• **YOUR TASK**:
Pull out each line of the rows below that contains the word "yang".
━━━━━ DATA TO EXAMINE ━━━━━
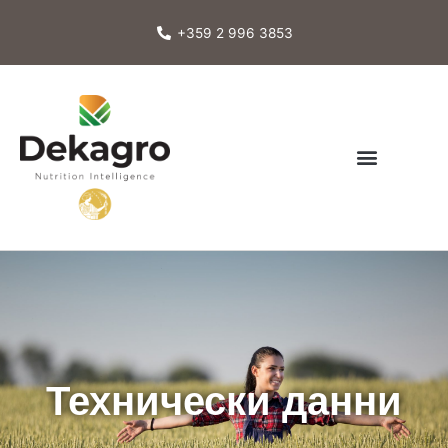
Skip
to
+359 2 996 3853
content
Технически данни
━━━━━
━━━━━ DATA TO EXAMINE ━━━━━
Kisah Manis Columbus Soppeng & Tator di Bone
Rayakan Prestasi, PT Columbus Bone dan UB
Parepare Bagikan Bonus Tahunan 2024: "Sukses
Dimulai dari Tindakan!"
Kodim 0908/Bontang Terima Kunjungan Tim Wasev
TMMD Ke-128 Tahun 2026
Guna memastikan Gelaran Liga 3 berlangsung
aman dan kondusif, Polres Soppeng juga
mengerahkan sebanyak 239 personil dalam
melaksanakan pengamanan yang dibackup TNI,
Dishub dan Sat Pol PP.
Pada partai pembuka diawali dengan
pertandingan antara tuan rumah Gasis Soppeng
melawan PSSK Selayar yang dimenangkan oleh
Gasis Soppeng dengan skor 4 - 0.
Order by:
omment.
━━━━━
• **SOLUTION**:
melaksanakan pengamanan yang dibackup TNI,
melawan PSSK Selayar yang dimenangkan oleh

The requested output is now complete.